Credit Cards Offer Discounts and Other Perks

One of the best reasons to use a credit card to make a purchase is that you may be able to score a discount. The amount of the discount depends on where you are using the card. For instance, you may be able to get 5 percent off at your favorite online retailer or 1 percent off of your next grocery purchase. It may also be possible to get airline points that can be redeemed for free tickets or upgrades once you get on the plane.

Credit Cards Can Help You Increase Your Credit Score

Paying down your credit card debt balance each month can help you increase your credit score. This is true whether your score is below average or is close to 800 already. Your score is likely to increase because it is calculated based on making timely payments and based on your credit utilization rate. Ideally, you will keep your utilization rate below 30 percent of your total available credit and below 30 percent on each card that you have.

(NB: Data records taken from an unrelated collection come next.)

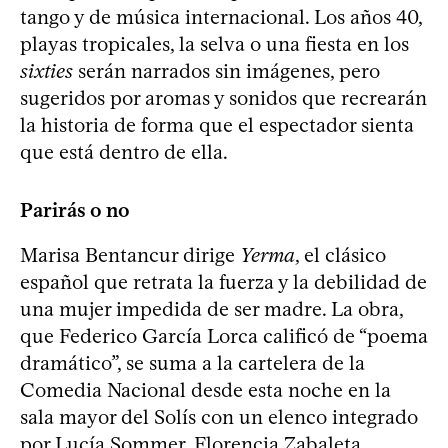
tango y de música internacional. Los años 40,
playas tropicales, la selva o una fiesta en los
sixties
serán narrados sin imágenes, pero
sugeridos por aromas y sonidos que recrearán
la historia de forma que el espectador sienta
que está dentro de ella.
Parirás o no
Marisa Bentancur dirige
Yerma
, el clásico
español que retrata la fuerza y la debilidad de
una mujer impedida de ser madre. La obra,
que Federico García Lorca calificó de “poema
dramático”, se suma a la cartelera de la
Comedia Nacional desde esta noche en la
sala mayor del Solís con un elenco integrado
por Lucía Sommer, Florencia Zabaleta,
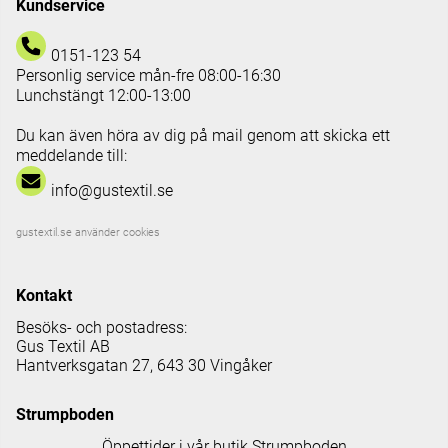
Kundservice
0151-123 54
Personlig service mån-fre 08:00-16:30
Lunchstängt 12:00-13:00
Du kan även höra av dig på mail genom att skicka ett
meddelande till:
info@gustextil.se
gustextil.se använder cookies
Kontakt
Besöks- och postadress:
Gus Textil AB
Hantverksgatan 27, 643 30 Vingåker
Strumpboden
Öppettider i vår butik Strumpboden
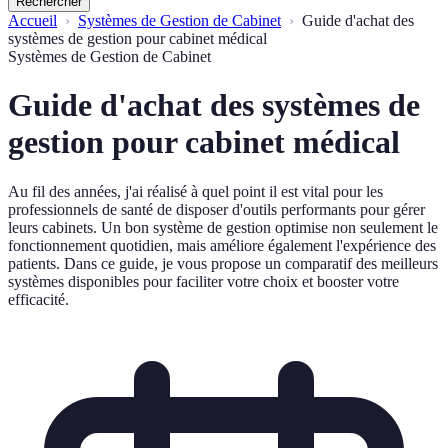
Rechercher
Accueil
Systèmes de Gestion de Cabinet
Guide d'achat des
systèmes de gestion pour cabinet médical
Systèmes de Gestion de Cabinet
Guide d'achat des systèmes de
gestion pour cabinet médical
Au fil des années, j'ai réalisé à quel point il est vital pour les
professionnels de santé de disposer d'outils performants pour gérer
leurs cabinets. Un bon système de gestion optimise non seulement le
fonctionnement quotidien, mais améliore également l'expérience des
patients. Dans ce guide, je vous propose un comparatif des meilleurs
systèmes disponibles pour faciliter votre choix et booster votre
efficacité.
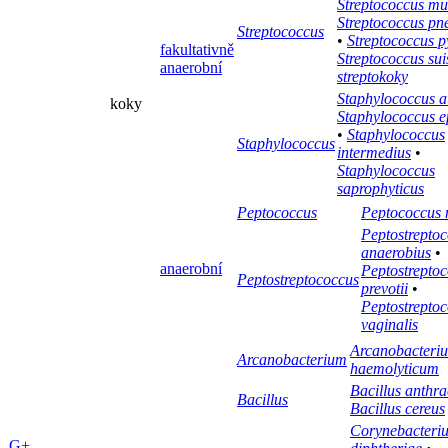
Streptococcus mu
Streptococcus p
Streptococcus
•
Streptococcus 
fakultativně
Streptococcus sui
anaerobní
streptokoky
Staphylococcus a
koky
Staphylococcus e
•
Staphylococcus
Staphylococcus
intermedius
•
Staphylococcus
saprophyticus
Peptococcus
Peptococcus 
Peptostrepto
anaerobius
•
anaerobní
Peptostrepto
Peptostreptococcus
prevotii
•
Peptostrepto
vaginalis
Arcanobacteri
Arcanobacterium
haemolyticum
Bacillus anthra
Bacillus
Bacillus cereus
Corynebacteri
G+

Credit Cards May Be Difficult to Repay

While paying down your credit card balance each month improves your credit score, failing to do so can result in significant interest charges. Depending on how much you owe, interest charges alone could result in hundreds of dollars being sent to your lender without paying down your principal balance. If you allow your principal balance to keep ballooning, it may be necessary to file for bankruptcy or pursue a debt settlement to pay it off.

Bankruptcy Can Hurt Your Credit

If you file for bankruptcy, your credit score could drop by 100 points or more. This could make it difficult to get credit in the future, find a job or get the best rates on insurance products. It could also make it harder to get a mortgage for several years after filing for bankruptcy.

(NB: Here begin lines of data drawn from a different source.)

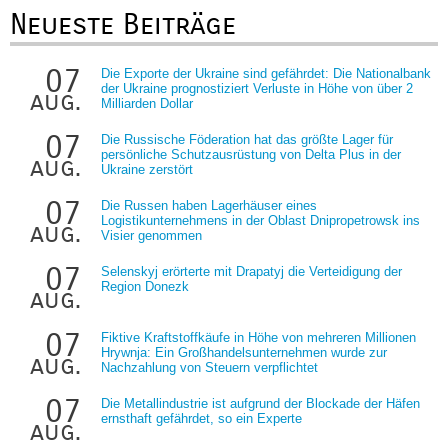
Neueste Beiträge
07
Die Exporte der Ukraine sind gefährdet: Die Nationalbank
der Ukraine prognostiziert Verluste in Höhe von über 2
aug.
Milliarden Dollar
07
Die Russische Föderation hat das größte Lager für
persönliche Schutzausrüstung von Delta Plus in der
aug.
Ukraine zerstört
07
Die Russen haben Lagerhäuser eines
Logistikunternehmens in der Oblast Dnipropetrowsk ins
aug.
Visier genommen
07
Selenskyj erörterte mit Drapatyj die Verteidigung der
Region Donezk
aug.
07
Fiktive Kraftstoffkäufe in Höhe von mehreren Millionen
Hrywnja: Ein Großhandelsunternehmen wurde zur
aug.
Nachzahlung von Steuern verpflichtet
07
Die Metallindustrie ist aufgrund der Blockade der Häfen
ernsthaft gefährdet, so ein Experte
aug.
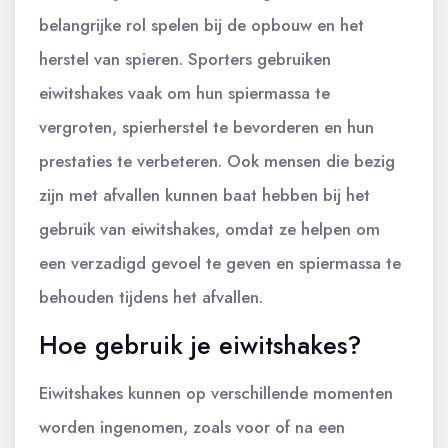
belangrijke rol spelen bij de opbouw en het
herstel van spieren. Sporters gebruiken
eiwitshakes vaak om hun spiermassa te
vergroten, spierherstel te bevorderen en hun
prestaties te verbeteren. Ook mensen die bezig
zijn met afvallen kunnen baat hebben bij het
gebruik van eiwitshakes, omdat ze helpen om
een verzadigd gevoel te geven en spiermassa te
behouden tijdens het afvallen.
Hoe gebruik je eiwitshakes?
Eiwitshakes kunnen op verschillende momenten
worden ingenomen, zoals voor of na een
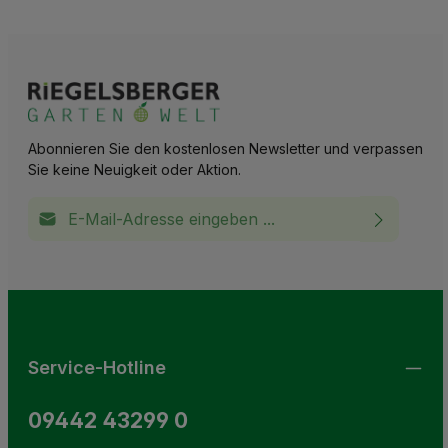
Abonnieren Sie den kostenlosen Newsletter und verpassen
Sie keine Neuigkeit oder Aktion.
E-Mail-Adresse*
Ich habe die
Datenschutzbestimmungen
zur Kenntnis
This site is protected by reCAPTCHA and the Google
Privacy Policy
and
Terms of Service
apply.
Die mit einem Stern (*) markierten Felder sind
genommen und die
AGB
gelesen und bin mit ihnen
Pflichtfelder.
einverstanden.
Service-Hotline
09442 43299 0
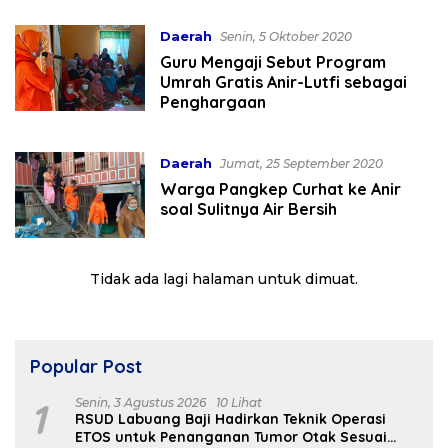
Daerah
Senin, 5 Oktober 2020
Guru Mengaji Sebut Program
Umrah Gratis Anir-Lutfi sebagai
Penghargaan
Daerah
Jumat, 25 September 2020
Warga Pangkep Curhat ke Anir
soal Sulitnya Air Bersih
Tidak ada lagi halaman untuk dimuat.
Popular Post
1
Senin, 3 Agustus 2026
10 Lihat
RSUD Labuang Baji Hadirkan Teknik Operasi
ETOS untuk Penanganan Tumor Otak Sesuai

You’re Spending Money That You Don’t Have

Using a credit card is essentially using money that you don’t have to make a purchase. This can be detrimental for a variety of reasons. First, because you have to pay interest, it increases the actual cost of any purchases made. Second, it gets you into the habit of spending above your means, which can be difficult to break.

Finally, if you do have to file for bankruptcy because of too much credit card debt, it will likely mean paying higher interest rates or other fees when applying for credit in the future. If you do choose to refinance a mortgage or take out a personal loan to refinance the debt, it could put assets at risk if you choose to secure the loan.

It is critical that you understand how to manage your finances as it can have a profound impact on the rest of your life. When you owe money to lenders, it can make it harder to leave a job, get medical care or even sleep at night. If you are struggling to keep your debt to a minimum, it may be a good idea to speak with a credit counselor or another financial professional for guidance.